Flash 3D Planetary Entry, Descent and Landing Sensor Hardening

Award Information
Agency: National Aeronautics and Space Administration
Branch: N/A
Contract: NNX09CA88C
Agency Tracking Number: 075356
Amount: $599,171.00
Phase: Phase II
Program: SBIR
Awards Year: 2009
Solicitation Year: 2007
Solicitation Topic Code: S5.02
Solicitation Number: N/A
Small Business Information
Advanced Scientific Concepts, Inc.
135 E. Ortega Street, Santa Barbara, CA, 93101-1674
DUNS: 36222
HUBZone Owned: N
Woman Owned: N
Socially and Economically Disadvantaged: N
Principal Investigator
 Steven Silverman
 Principal Investigator
 (805) 966-3331
 ssilverman@asc3d.com
Business Contact
 JoAnn Stettner
Title: Business Official
Phone: (805) 966-3331
Email: jstettner@advancedscientificconcepts.com
Research Institution
N/A
Abstract
Advanced Scientific Concepts Inc. (ASC) is a small business that has developed a number of 3D flash LADAR systems. Flash Ladar Video Cameras are 3D video cameras that return range and intensity information for each pixel in real time, and is functionally equivalent to 16000 range finders on one chip. Actual data collected, at the JPL mars yard, using ASC's compact Flash Ladar system demonstrated in a previous NASA phase I SBIR effort confirm that the ASC Flash LADAR Video Camera (FLVC) system can meet the requirements for Entry, Descent and Landing (EDL).

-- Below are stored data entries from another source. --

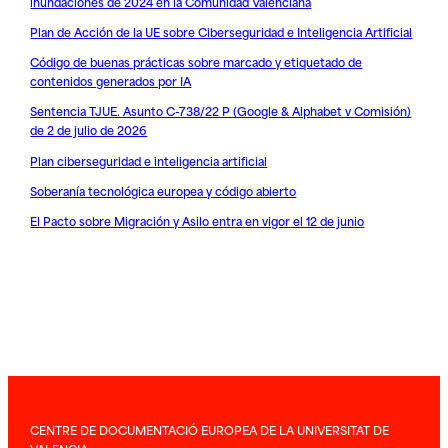
inundaciones de 2024 en la Comunidad Valenciana
Plan de Acción de la UE sobre Ciberseguridad e Inteligencia Artificial
Código de buenas prácticas sobre marcado y etiquetado de
contenidos generados por IA
Sentencia TJUE. Asunto C-738/22 P (Google & Alphabet v Comisión)
de 2 de julio de 2026
Plan ciberseguridad e inteligencia artificial
Soberanía tecnológica europea y código abierto
El Pacto sobre Migración y Asilo entra en vigor el 12 de junio
CENTRE DE DOCUMENTACIÓ EUROPEA DE LA UNIVERSITAT DE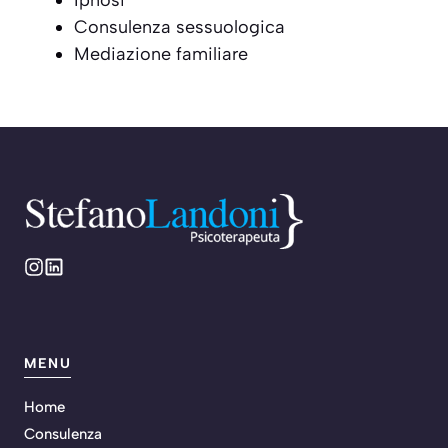
Ipnosi
Consulenza sessuologica
Mediazione familiare
MENU
Home
Consulenza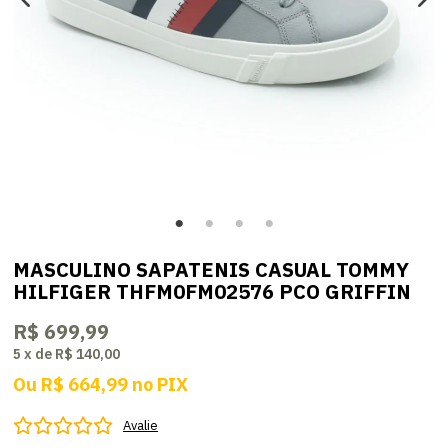
MASCULINO SAPATENIS CASUAL TOMMY
HILFIGER THFM0FM02576 PCO GRIFFIN
R$ 699,99
5
x
de
R$ 140,00
Ou
R$ 664,99
no
PIX
Avalie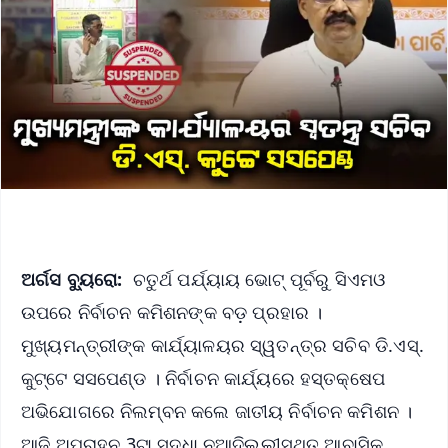
ଅର୍ଗସ ବ୍ୟୁରୋ:
ଚତୁର୍ଥ ପର୍ଯ୍ୟାୟ ଭୋଟ୍ ପୂର୍ବରୁ ସିଏମଓ
ଉପରେ ନିର୍ବାଚନ କମିଶନଙ୍କ ବଡ଼ ପ୍ରହାର ।
ମୁଖ୍ୟମନ୍ତ୍ରୀଙ୍କ କାର୍ଯ୍ୟାଳୟର ସ୍ୱତନ୍ତ୍ର ସଚିବ ଡି.ଏସ୍.
କୁଟ୍ଟେ ସସପେଣ୍ଡ । ନିର୍ବାଚନ କାର୍ଯ୍ୟରେ ହସ୍ତକ୍ଷେପ
ଅଭିଯୋଗରେ ନିଲମ୍ବନ କଲେ ଜାତୀୟ ନିର୍ବାଚନ କମିଶନ ।
ଆଜି ଅପରାହ୍ନ 3ଟା ସୁଦ୍ଧା ନୂଆଦିଲ୍ଲୀସ୍ଥିତ ଆବାସିକ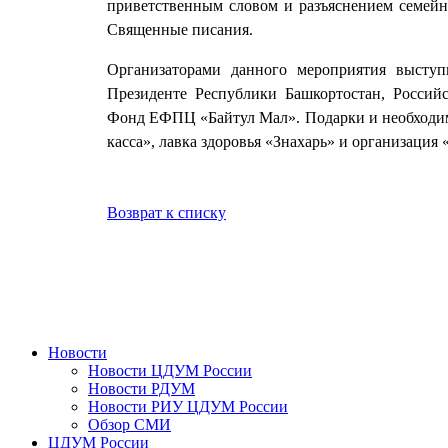
приветственным словом и разъяснением семейн
Священные писания.
Организаторами данного мероприятия выступ
Президенте Республики Башкортостан, Росси
Фонд ЕФПЦ «Байтул Мал». Подарки и необходим
касса», лавка здоровья «Знахарь» и организация 
Возврат к списку
Новости
Новости ЦДУМ России
Новости РДУМ
Новости РИУ ЦДУМ России
Обзор СМИ
ЦДУМ России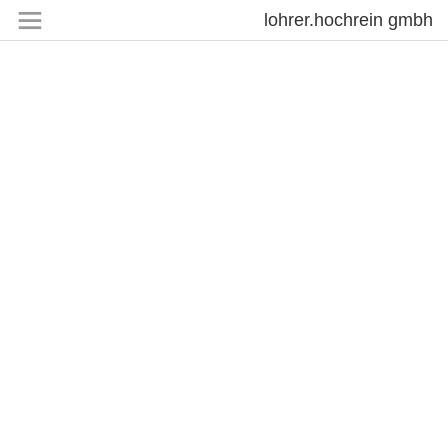
lohrer.hochrein gmbh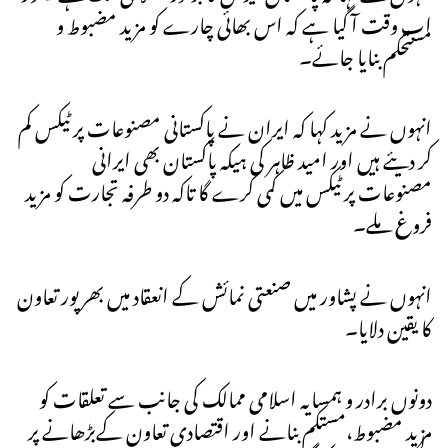
اب وقت آ گیا ہے کہ اس بھائی چارے کو مزید مضبوط و
مستحکم بنایا جائے۔
انہوں نے مزید کہا کہ ایران نے پاکستانی مصنوعات پر ٹیکس کم
کر دیئے ہیں اور امید ظاہر کی ہیکہ پاکستان بھی ایرانی
مصنوعات پر ٹیکس میں کمی کرے گا تاکہ دو طرفہ تجارت کو مزید
فروغ ملے۔
انہوں نے پشاور میں صنعتی نمائش کے انعقاد میں بھرپور تعاون
کا یقین دلایا۔
دونوں برادر و ہمسایہ اسلامی ممالک کی جانب سے تعلقات کو
مزید مضبوط،مستکم بنانے اور اقتصادی تعاون کےبڑھانے پر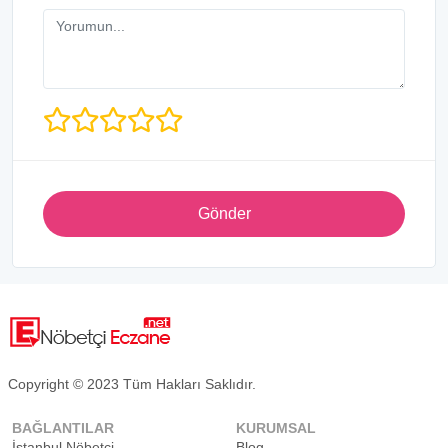
Gönder
Copyright © 2023 Tüm Hakları Saklıdır.
BAĞLANTILAR
KURUMSAL
İstanbul Nöbetçi...
Blog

The FLVC's small size, low power and very fast range data frame rate (30Hz) the sensor can be configured for a variety of EDL missions. An existing Phase two effort is fabricating a compact FLVC for delivery to NASA for field testing, however the system is not hardened. The proposed Phase 2 effort will produce a space qualified sensor engine which can be integrated with the system being delivered to NASA. The sensor engine is the break-though enabling technology for the FLVC. The sensor engine will be fabricated, tested and used to upgrade the camera JPL. As a result of these improvements, the TRL level of this sensor will be at 6-7. Flash Ladar is ideal for determining real-time spacecraft trajectory, speed and orientation to the planet surface, as well as evaluating potential hazards at the landing site is required for precision landing. Sloped ground, craters, rocks and surface composition are among the potential hazards. The "framing camera" nature, of Flash LADAR systems, makes them well suited as hazard avoidance sensors for EDL. Flash LADAR can provide a direct, real-time measurement of the altitude of the spacecraft during descent as well as surface relative velocity and orientation, while simultaneously mapping the topography of the terrain below to identify landing hazards and provide localization information.

* information listed above is at the time of submission.